The price of gold has varied considerably and has sold as high as $800 per ounce in recent history. It is now under $300 per ounce and has sunk to its lowest price in 13 years. The value of Gold is determined in the same manner almost as any commodity, the law of supply and demand determines its price and it is traded on the London Metals Exchange and the Chicago Board of Trade among other places. Gold has minor industrial value at these prices and has been used primarily for jewelry and currency backing because of its beauty and limited availability. At today's prices, gold has dropped below the price of removing it from many of the world's deepest mines and as it goes lower, it is just a matter of time until many of the world's gold mines close.

Gold's price has been a subject interest to economists for some time because; the gold used for industrial purposes and jewelry far exceeds the amount of gold that is mined each year. The difference has been made up by gold taken out of inventory in one place or another but recent events will cause a new chapter to be written on its value. The central banks of the world have pretty much determined that while gold is pretty, it no longer has value as a medium of exchange between nations and has long since ceased to be a backing for currencies.


Thus, many nations have begun to unload their hoard with the result that while gold has historically played the role of a safe harbor during times of international crisis, during the recent collapse of Asian economies the price of gold has regularly hit new lows for the last decade or more. Australia, a major gold producer and Switzerland and major holder have both made public their belief that gold is dispensable and numerous countries such as Belgium, the Netherlands and Canada have started unloading their holdings. Argentina for example, has literally disposed of all of the gold it held in its central bank while the fiscally conservative United States Federal Reserve Board has indicated publicly that gold has lost its luster in almost every respect. What has occurred in the world is the historically unsuccessful "fiat by mandate" approach to national currencies. Must economists predict that the new central bank planned for the EU will not hold the precious metal and informed sources have indicated the American Federal Reserve has been evaluating the effect of its sale.
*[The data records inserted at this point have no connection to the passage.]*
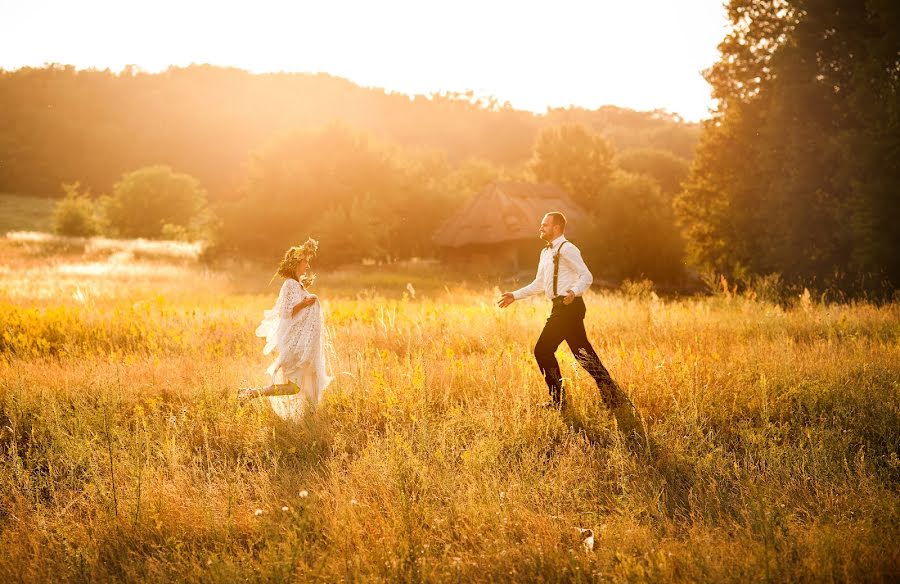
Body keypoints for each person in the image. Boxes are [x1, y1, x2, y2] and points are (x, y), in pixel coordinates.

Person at [497, 212, 623, 411]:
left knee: (542, 350)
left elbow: (586, 275)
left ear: (556, 227)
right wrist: (515, 295)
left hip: (569, 306)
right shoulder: (545, 253)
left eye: (544, 225)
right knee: (583, 354)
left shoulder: (568, 249)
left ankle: (559, 401)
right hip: (559, 306)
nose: (541, 228)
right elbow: (538, 284)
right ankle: (613, 397)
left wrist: (574, 291)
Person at [239, 238, 333, 420]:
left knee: (298, 386)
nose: (307, 264)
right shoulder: (290, 284)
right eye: (305, 261)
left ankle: (250, 394)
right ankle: (249, 393)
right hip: (294, 344)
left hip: (301, 343)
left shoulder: (298, 284)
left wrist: (305, 298)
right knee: (293, 387)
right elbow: (285, 312)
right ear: (297, 262)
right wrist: (305, 303)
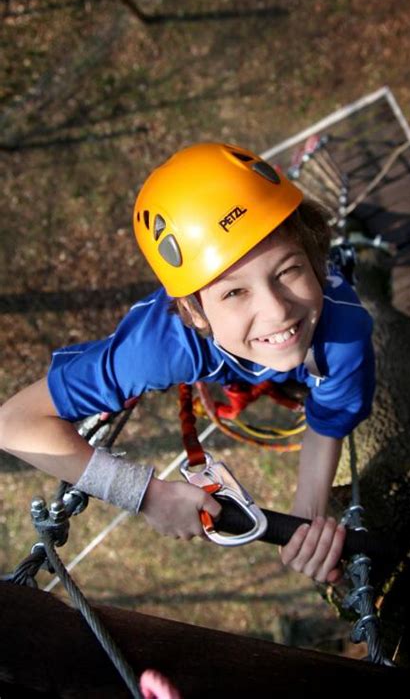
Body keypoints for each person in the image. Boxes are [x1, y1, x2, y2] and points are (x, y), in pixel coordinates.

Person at [0, 142, 375, 585]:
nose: (277, 310)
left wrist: (306, 519)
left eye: (289, 271)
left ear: (312, 260)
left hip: (298, 352)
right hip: (219, 353)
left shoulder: (344, 333)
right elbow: (15, 422)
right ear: (194, 311)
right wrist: (145, 494)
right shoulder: (161, 346)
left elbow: (329, 420)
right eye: (234, 292)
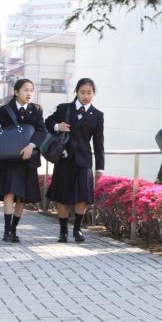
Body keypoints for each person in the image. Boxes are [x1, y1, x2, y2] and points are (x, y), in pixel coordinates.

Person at [0, 79, 47, 243]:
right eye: (25, 90)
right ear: (16, 92)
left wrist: (31, 146)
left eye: (31, 90)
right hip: (10, 159)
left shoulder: (36, 110)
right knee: (9, 192)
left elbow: (41, 131)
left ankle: (13, 229)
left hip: (28, 159)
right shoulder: (6, 110)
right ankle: (6, 230)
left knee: (22, 197)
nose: (29, 93)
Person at [44, 78, 104, 243]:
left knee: (82, 197)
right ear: (76, 92)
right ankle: (63, 232)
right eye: (82, 92)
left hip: (84, 160)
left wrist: (100, 168)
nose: (86, 96)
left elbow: (99, 143)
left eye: (89, 93)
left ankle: (77, 230)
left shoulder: (98, 115)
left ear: (93, 94)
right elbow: (47, 122)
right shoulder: (65, 109)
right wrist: (58, 126)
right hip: (64, 158)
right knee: (62, 197)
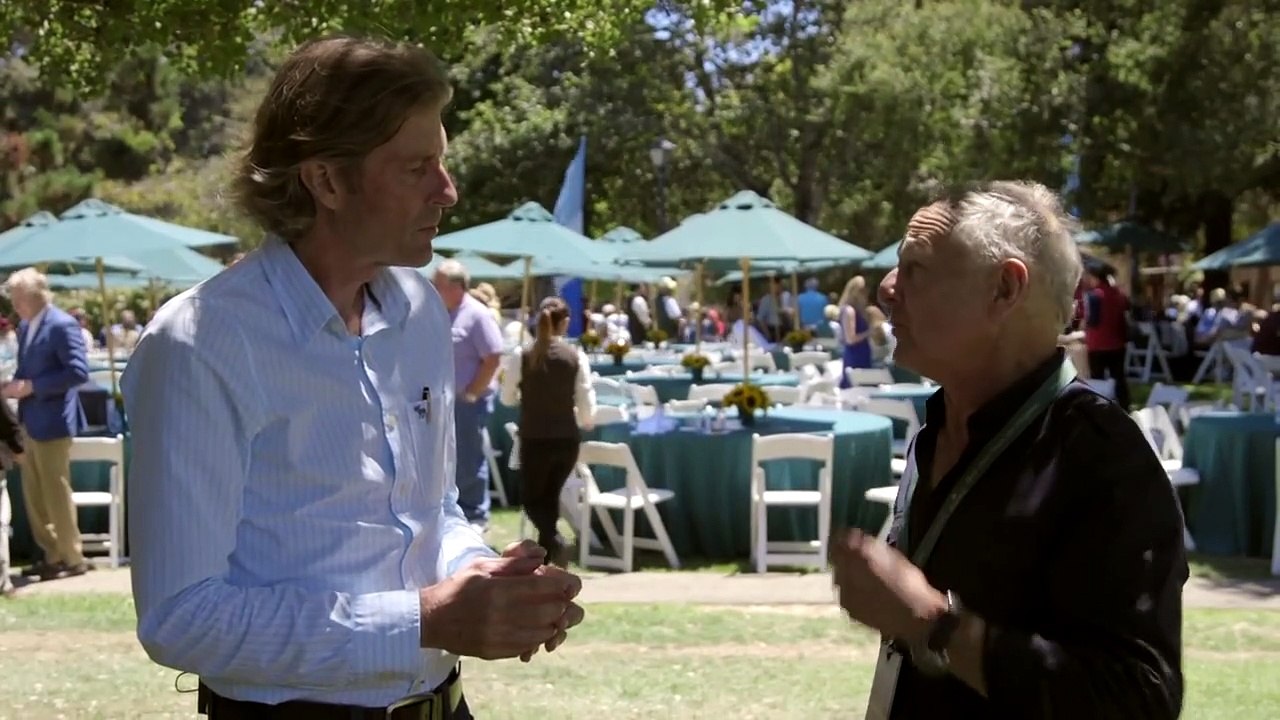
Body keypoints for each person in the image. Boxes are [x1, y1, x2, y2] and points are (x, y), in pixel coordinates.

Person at [121, 36, 583, 719]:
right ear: (327, 181)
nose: (448, 191)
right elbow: (182, 618)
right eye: (417, 167)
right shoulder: (202, 341)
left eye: (442, 163)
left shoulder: (420, 310)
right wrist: (426, 620)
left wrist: (475, 571)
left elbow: (430, 514)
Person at [831, 181, 1186, 719]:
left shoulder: (1103, 459)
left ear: (1004, 288)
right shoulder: (939, 427)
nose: (886, 288)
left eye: (916, 267)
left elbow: (1137, 700)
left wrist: (934, 622)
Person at [3, 267, 90, 581]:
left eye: (18, 297)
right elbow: (26, 371)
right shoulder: (27, 327)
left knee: (56, 492)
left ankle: (73, 557)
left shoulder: (61, 325)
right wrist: (12, 386)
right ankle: (51, 556)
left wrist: (34, 386)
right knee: (35, 496)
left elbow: (78, 372)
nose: (14, 304)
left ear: (35, 296)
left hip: (54, 423)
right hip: (29, 421)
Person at [499, 296, 596, 566]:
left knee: (532, 499)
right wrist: (587, 418)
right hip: (566, 438)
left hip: (535, 437)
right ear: (564, 323)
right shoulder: (576, 356)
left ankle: (553, 542)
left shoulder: (523, 355)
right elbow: (585, 395)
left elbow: (507, 398)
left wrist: (527, 398)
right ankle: (548, 555)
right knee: (549, 499)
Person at [432, 258, 505, 532]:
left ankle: (475, 515)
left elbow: (494, 356)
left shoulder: (477, 315)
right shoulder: (440, 313)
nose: (431, 288)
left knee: (468, 457)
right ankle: (454, 513)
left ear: (456, 287)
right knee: (446, 457)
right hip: (443, 400)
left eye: (436, 284)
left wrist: (473, 392)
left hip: (467, 402)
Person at [1082, 268, 1132, 409]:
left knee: (1097, 379)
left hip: (1097, 343)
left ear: (1096, 278)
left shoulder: (1093, 295)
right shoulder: (1119, 294)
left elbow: (1090, 321)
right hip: (1117, 343)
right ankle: (1125, 406)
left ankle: (1099, 407)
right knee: (1119, 378)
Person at [837, 276, 873, 387]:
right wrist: (870, 332)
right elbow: (850, 339)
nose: (864, 293)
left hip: (863, 353)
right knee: (855, 388)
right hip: (855, 355)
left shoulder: (858, 310)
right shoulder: (849, 311)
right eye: (861, 290)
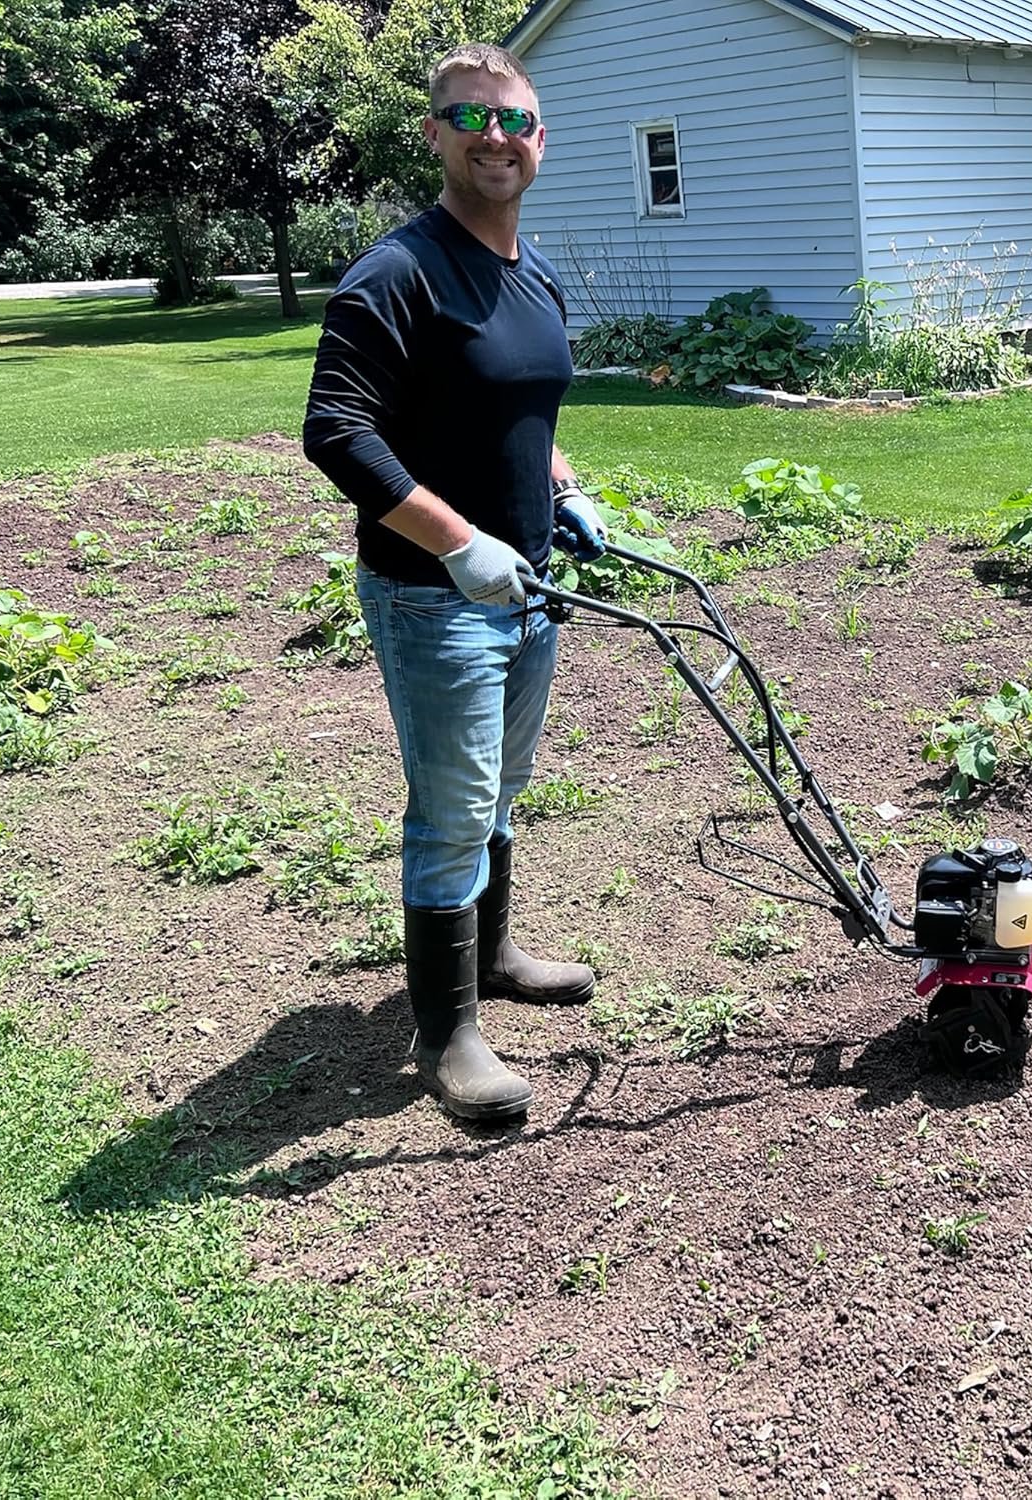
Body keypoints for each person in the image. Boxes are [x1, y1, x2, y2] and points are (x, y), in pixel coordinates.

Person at [302, 42, 605, 1124]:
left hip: (529, 590)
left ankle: (495, 954)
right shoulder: (398, 273)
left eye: (515, 121)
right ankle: (446, 1034)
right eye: (470, 119)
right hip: (436, 595)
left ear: (539, 142)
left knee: (500, 790)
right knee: (451, 809)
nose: (496, 139)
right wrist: (456, 541)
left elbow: (526, 417)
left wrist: (565, 492)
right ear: (434, 134)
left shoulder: (534, 275)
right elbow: (334, 431)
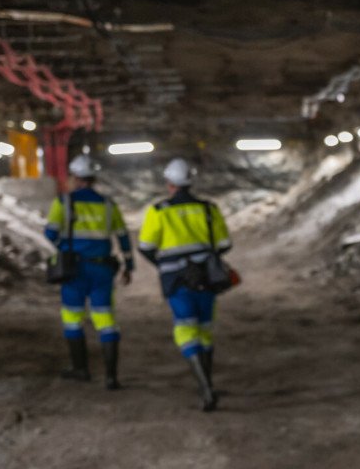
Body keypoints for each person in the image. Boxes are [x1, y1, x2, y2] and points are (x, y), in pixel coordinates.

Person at [138, 157, 232, 411]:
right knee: (204, 330)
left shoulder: (159, 211)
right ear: (191, 183)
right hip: (206, 278)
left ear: (169, 184)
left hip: (176, 280)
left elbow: (145, 247)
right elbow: (224, 245)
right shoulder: (209, 209)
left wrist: (163, 264)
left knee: (185, 330)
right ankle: (207, 383)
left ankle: (205, 388)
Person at [44, 154, 134, 389]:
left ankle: (80, 369)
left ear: (75, 177)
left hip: (73, 270)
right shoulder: (108, 205)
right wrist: (128, 265)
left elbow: (50, 233)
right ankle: (111, 376)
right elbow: (123, 236)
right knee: (106, 319)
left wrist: (64, 247)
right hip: (102, 269)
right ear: (93, 178)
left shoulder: (63, 202)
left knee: (73, 318)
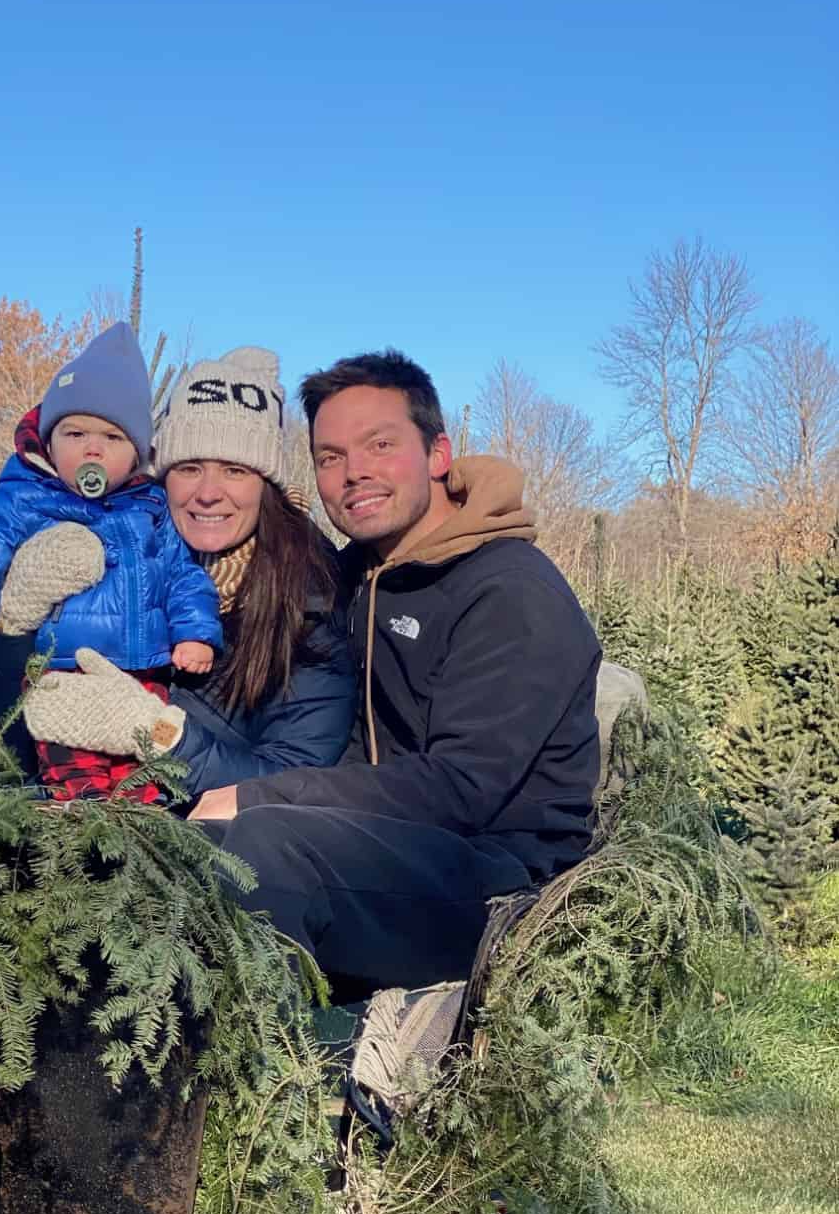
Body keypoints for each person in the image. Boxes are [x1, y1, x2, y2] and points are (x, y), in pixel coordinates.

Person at [187, 349, 601, 995]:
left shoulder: (509, 590)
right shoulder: (353, 577)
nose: (354, 473)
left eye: (379, 445)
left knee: (263, 848)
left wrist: (257, 796)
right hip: (379, 847)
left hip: (497, 878)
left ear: (438, 454)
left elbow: (463, 787)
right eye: (330, 457)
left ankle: (243, 1071)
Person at [19, 346, 359, 797]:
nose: (208, 493)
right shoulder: (112, 561)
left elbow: (291, 782)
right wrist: (14, 621)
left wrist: (160, 733)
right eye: (190, 468)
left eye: (235, 470)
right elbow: (13, 732)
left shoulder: (312, 605)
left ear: (266, 487)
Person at [0, 321, 222, 800]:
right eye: (76, 432)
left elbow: (183, 574)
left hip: (139, 675)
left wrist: (196, 632)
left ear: (136, 453)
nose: (92, 448)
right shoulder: (20, 499)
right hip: (57, 673)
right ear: (47, 440)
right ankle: (78, 820)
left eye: (112, 437)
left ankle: (139, 824)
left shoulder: (149, 507)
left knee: (141, 774)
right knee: (74, 771)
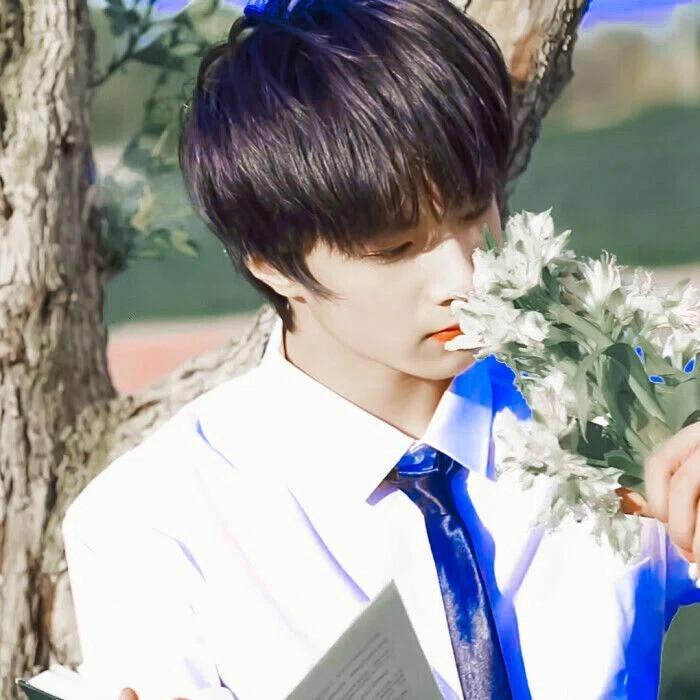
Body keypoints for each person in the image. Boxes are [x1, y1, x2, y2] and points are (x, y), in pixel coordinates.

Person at [62, 0, 700, 698]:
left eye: (475, 213)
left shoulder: (618, 403)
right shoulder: (154, 522)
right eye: (395, 250)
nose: (465, 279)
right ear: (271, 265)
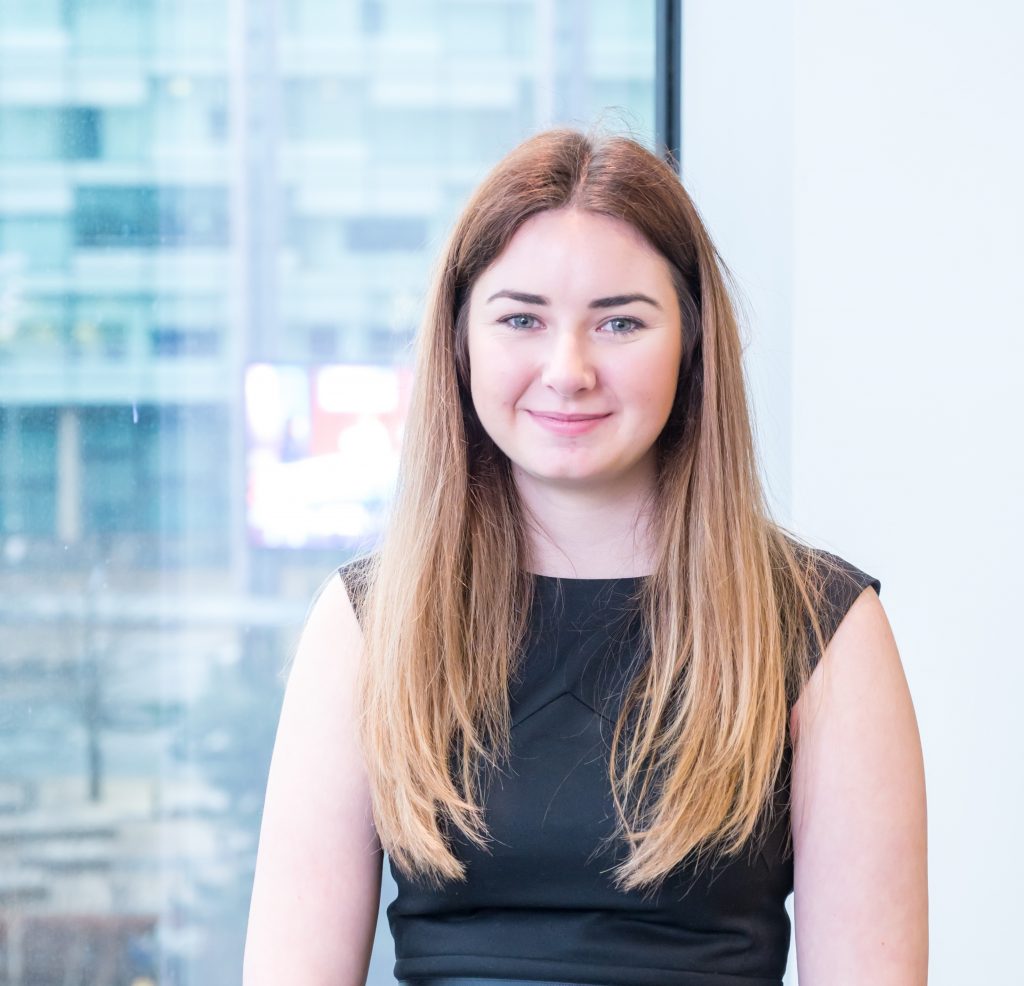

Argentina's sale of gold came with some fanfare that what it was doing was selling the yellow metal and replacing it with U. S. Government Securities. This was a most interesting approach, they were able to stabilize their currency with the backing of the dollar and at the same time earn interest on their money. While it costs money to store gold, you can use money for what it can buy. Thus, when the most recent Brazilian currency collapse took place, Argentina was not immediately brought to its knees and may ride out the storm. If Argentina weathers the current economic turmoil, it will mark a Hallmark for the country, because every time Brazil has sneezed in the past, Argentina has caught cold.

Gold not only has provided a safe harbor for investors concerned about political developments in one region or other. The trouble with gold though, is the fact that it just isn't portable enough. Diamonds travel much better, but the best of all is the debit card which can contain literally all the money in the world and if you didn't have the key to unlock it, no one would know it was even there.